** Opening PROVIDED MATERIAL block **

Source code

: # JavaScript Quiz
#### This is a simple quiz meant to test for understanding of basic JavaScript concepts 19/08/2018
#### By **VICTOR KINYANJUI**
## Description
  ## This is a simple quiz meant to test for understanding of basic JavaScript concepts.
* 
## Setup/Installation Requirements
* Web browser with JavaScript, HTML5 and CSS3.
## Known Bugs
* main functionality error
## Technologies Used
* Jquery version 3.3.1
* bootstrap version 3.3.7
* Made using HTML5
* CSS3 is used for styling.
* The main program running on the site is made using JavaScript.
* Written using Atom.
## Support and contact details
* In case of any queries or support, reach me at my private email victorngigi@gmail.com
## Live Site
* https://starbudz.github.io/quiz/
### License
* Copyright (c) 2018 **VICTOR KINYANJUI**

** Closing PROVIDED MATERIAL block **

▶ [EXERCISE BRIEF]:
Retype exactly the line with "## Setup/Installation Requirements" and each line after it until the records end, and include no other line.

▶ [WRITTEN SOLUTION]:
## Setup/Installation Requirements
* Web browser with JavaScript, HTML5 and CSS3.
## Known Bugs
* main functionality error
## Technologies Used
* Jquery version 3.3.1
* bootstrap version 3.3.7
* Made using HTML5
* CSS3 is used for styling.
* The main program running on the site is made using JavaScript.
* Written using Atom.
## Support and contact details
* In case of any queries or support, reach me at my private email victorngigi@gmail.com
## Live Site
* https://starbudz.github.io/quiz/
### License
* Copyright (c) 2018 **VICTOR KINYANJUI**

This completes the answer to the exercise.